» **How to complete this task**
Only certain lines below are wanted: those starting at the line containing "right elbow: (126, 220)" and ending at the line containing "left front paw: (1130, 1815)", both included, each retyped exactly.

+--

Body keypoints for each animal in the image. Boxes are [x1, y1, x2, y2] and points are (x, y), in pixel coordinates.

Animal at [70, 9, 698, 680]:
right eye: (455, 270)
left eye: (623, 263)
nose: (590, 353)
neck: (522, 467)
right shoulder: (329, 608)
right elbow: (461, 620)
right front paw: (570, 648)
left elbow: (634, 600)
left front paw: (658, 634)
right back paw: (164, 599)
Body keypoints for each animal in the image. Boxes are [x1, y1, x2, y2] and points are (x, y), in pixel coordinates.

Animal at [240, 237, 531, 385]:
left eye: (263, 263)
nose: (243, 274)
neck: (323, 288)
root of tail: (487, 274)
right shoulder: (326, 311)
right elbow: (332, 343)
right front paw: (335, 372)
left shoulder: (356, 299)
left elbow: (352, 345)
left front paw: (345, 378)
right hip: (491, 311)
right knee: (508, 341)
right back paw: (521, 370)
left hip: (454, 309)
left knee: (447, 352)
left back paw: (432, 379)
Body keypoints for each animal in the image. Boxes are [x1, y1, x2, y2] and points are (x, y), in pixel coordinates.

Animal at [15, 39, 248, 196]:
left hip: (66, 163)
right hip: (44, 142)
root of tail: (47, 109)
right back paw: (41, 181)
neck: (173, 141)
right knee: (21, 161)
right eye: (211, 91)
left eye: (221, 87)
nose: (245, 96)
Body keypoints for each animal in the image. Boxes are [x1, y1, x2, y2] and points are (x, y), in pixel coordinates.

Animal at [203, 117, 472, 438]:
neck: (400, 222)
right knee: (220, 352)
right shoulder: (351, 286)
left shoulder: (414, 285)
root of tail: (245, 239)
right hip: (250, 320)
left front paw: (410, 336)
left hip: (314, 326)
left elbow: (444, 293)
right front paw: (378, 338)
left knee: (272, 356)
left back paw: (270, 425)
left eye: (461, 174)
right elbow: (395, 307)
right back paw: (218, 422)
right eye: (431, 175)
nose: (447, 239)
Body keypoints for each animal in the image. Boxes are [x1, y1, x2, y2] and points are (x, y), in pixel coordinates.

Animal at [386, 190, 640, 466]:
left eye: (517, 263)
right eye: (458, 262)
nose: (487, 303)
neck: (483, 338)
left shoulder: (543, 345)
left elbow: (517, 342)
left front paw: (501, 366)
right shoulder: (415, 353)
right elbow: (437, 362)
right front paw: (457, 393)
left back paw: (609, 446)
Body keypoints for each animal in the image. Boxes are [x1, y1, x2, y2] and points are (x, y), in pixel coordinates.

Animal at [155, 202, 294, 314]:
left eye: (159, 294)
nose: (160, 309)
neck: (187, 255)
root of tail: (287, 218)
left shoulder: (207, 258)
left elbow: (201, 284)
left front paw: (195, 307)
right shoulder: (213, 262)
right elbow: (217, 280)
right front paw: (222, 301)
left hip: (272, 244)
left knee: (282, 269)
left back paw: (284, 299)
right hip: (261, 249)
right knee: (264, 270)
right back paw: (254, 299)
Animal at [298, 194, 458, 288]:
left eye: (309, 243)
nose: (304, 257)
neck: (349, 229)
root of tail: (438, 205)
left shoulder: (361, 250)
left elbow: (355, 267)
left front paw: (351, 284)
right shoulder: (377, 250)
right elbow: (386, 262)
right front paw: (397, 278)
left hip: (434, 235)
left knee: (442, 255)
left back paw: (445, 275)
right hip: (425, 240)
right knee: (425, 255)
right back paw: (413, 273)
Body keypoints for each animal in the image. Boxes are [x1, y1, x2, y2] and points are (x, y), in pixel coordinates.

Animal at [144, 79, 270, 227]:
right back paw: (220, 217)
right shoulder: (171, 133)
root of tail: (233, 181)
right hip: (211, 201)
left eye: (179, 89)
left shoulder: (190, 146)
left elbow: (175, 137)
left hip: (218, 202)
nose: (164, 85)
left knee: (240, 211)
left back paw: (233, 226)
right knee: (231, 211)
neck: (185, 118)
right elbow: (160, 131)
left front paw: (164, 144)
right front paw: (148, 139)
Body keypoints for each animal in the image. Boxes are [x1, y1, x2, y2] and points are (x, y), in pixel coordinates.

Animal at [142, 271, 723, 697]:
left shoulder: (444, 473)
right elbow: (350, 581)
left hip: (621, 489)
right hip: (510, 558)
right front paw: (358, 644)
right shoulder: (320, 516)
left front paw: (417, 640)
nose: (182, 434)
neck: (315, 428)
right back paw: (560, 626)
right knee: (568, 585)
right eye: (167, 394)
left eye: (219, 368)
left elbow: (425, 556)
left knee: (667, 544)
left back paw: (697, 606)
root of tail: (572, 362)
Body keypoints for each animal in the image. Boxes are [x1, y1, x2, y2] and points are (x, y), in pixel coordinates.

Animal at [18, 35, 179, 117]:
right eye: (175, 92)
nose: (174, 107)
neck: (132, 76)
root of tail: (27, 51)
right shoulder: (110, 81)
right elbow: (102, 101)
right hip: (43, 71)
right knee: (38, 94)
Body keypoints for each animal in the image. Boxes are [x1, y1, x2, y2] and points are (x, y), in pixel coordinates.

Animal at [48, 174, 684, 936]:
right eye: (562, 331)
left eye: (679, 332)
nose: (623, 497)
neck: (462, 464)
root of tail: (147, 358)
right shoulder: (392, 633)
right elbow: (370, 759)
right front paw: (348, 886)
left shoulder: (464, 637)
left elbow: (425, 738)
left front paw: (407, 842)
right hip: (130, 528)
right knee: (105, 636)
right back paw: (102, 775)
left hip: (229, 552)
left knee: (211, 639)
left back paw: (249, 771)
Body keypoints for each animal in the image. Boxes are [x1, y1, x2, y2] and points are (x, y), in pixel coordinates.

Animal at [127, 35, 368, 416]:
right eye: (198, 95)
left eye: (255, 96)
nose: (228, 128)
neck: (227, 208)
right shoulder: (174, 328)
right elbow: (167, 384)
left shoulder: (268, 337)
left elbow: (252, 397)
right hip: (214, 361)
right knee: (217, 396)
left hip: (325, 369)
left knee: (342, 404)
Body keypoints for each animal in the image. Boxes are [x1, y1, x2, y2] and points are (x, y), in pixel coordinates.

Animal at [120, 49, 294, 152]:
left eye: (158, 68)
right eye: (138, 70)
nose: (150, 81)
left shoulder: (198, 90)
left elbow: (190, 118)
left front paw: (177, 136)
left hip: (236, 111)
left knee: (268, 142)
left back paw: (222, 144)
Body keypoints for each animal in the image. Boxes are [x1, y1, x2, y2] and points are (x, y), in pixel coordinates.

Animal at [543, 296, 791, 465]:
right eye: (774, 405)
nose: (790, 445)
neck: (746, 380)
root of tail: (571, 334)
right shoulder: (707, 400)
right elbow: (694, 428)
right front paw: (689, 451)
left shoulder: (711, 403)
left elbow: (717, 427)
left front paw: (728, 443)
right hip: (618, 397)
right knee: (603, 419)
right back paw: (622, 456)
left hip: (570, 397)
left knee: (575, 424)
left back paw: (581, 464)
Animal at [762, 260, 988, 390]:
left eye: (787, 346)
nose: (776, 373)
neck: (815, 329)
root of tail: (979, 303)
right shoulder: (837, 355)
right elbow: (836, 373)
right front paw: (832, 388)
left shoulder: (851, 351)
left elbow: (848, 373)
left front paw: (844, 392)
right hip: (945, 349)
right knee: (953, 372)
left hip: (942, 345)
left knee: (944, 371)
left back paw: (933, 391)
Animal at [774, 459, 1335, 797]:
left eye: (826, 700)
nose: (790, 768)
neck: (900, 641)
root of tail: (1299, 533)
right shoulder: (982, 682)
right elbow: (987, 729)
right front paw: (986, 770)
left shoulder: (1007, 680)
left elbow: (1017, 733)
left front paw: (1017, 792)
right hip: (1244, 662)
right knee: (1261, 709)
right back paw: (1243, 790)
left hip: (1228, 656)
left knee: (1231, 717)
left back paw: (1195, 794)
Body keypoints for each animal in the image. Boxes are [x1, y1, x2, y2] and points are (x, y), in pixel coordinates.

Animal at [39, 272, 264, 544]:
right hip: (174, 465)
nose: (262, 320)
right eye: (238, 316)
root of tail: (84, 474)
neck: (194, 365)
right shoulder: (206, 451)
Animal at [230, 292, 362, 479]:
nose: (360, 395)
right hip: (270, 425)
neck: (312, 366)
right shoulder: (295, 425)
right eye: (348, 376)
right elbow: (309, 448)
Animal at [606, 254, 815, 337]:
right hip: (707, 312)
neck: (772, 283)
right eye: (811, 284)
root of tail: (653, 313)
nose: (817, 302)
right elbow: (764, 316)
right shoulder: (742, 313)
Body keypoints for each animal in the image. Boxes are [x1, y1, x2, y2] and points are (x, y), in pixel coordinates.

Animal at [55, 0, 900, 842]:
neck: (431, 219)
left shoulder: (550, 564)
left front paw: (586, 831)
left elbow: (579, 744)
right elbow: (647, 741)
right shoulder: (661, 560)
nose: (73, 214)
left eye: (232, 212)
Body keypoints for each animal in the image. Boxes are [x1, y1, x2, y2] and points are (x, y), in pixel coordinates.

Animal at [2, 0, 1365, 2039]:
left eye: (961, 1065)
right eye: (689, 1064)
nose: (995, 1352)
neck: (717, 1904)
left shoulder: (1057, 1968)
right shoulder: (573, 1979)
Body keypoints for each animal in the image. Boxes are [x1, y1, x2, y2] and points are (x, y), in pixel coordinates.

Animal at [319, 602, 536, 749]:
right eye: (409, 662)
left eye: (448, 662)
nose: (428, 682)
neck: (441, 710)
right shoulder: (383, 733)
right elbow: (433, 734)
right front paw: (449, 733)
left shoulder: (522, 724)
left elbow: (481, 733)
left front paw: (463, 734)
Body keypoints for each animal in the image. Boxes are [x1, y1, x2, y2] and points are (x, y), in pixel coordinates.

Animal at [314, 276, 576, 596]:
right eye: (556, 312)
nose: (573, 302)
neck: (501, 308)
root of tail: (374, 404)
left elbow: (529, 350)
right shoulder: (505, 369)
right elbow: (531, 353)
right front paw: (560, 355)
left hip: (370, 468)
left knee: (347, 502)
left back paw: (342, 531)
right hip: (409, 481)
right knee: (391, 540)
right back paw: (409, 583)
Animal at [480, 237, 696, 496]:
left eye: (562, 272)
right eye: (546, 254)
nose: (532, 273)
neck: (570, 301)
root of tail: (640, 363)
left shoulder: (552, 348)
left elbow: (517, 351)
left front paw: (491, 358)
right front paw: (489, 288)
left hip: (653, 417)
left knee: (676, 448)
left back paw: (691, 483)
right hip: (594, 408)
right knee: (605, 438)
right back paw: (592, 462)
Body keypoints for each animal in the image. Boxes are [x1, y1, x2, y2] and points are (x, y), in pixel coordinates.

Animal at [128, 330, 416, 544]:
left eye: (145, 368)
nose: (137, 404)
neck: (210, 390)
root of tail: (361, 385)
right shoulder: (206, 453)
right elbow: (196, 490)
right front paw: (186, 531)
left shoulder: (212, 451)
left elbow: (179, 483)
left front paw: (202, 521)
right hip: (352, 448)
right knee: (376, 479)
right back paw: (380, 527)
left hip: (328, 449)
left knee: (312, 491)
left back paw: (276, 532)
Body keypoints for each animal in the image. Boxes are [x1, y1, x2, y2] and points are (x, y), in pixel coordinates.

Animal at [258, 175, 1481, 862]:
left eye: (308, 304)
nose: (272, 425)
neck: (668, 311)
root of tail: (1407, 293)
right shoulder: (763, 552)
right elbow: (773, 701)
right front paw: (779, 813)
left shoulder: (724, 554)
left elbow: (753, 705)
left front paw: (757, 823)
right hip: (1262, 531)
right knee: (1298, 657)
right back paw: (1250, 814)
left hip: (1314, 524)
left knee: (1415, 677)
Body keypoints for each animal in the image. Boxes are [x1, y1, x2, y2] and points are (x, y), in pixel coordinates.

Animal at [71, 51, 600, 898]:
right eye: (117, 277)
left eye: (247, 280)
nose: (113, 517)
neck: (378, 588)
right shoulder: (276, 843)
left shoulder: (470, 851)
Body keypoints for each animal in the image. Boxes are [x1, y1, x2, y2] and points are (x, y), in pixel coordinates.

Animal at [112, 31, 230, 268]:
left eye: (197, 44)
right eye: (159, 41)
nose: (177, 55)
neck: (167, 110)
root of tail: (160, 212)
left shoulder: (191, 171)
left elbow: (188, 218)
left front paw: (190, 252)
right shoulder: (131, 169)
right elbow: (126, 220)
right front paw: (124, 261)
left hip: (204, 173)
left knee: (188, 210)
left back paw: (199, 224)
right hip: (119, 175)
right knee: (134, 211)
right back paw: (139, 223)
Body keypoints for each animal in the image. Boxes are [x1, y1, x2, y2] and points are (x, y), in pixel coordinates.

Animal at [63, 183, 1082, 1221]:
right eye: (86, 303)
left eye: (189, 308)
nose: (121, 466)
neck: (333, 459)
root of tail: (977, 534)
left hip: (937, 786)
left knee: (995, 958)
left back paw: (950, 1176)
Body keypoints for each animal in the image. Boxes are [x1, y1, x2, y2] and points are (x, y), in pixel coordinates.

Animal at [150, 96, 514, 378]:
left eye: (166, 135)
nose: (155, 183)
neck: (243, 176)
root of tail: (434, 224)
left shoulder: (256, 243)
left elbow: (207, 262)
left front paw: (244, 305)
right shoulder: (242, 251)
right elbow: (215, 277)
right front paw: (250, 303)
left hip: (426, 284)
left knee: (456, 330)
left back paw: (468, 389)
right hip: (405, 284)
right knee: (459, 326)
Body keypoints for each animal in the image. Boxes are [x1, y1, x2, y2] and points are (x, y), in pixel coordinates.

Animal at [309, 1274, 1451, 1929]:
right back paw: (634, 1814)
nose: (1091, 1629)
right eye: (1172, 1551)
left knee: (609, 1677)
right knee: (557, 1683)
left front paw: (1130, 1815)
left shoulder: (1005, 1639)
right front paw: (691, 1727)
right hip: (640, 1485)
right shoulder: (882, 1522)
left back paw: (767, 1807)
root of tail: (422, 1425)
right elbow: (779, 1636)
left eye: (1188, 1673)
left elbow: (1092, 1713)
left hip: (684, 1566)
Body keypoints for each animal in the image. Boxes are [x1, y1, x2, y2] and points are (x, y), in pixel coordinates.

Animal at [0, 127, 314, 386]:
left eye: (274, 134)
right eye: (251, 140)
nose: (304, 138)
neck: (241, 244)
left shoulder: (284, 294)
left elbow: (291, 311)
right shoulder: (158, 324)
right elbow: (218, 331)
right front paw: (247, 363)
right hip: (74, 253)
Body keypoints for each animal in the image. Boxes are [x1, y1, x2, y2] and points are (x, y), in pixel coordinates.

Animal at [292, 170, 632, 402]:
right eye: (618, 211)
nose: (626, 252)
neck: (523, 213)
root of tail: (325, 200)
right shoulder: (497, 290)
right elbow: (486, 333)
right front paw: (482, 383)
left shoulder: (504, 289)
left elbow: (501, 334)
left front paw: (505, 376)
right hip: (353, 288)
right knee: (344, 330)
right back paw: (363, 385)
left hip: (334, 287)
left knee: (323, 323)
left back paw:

+--

» **Result**
right elbow: (126, 220)
right front paw: (124, 261)
left hip: (204, 173)
left knee: (188, 210)
left back paw: (199, 224)
right hip: (119, 175)
right knee: (134, 211)
right back paw: (139, 223)
Body keypoints for each animal in the image. Boxes are [x1, y1, x2, y2] and points are (x, y), in pixel coordinates.

Animal at [63, 183, 1082, 1221]:
right eye: (86, 303)
left eye: (189, 308)
nose: (121, 466)
neck: (333, 459)
root of tail: (977, 534)
left hip: (937, 786)
left knee: (995, 958)
left back paw: (950, 1176)
Body keypoints for each animal in the image. Boxes are [x1, y1, x2, y2] and points are (x, y), in pixel coordinates.

Animal at [150, 96, 514, 378]:
left eye: (166, 135)
nose: (155, 183)
neck: (243, 176)
root of tail: (434, 224)
left shoulder: (256, 243)
left elbow: (207, 262)
left front paw: (244, 305)
right shoulder: (242, 251)
right elbow: (215, 277)
right front paw: (250, 303)
left hip: (426, 284)
left knee: (456, 330)
left back paw: (468, 389)
right hip: (405, 284)
right knee: (459, 326)
Body keypoints for each animal in the image. Boxes are [x1, y1, x2, y2] and points are (x, y), in pixel coordinates.

Animal at [309, 1274, 1451, 1929]:
right back paw: (634, 1814)
nose: (1091, 1629)
right eye: (1172, 1551)
left knee: (609, 1677)
right knee: (557, 1683)
left front paw: (1130, 1815)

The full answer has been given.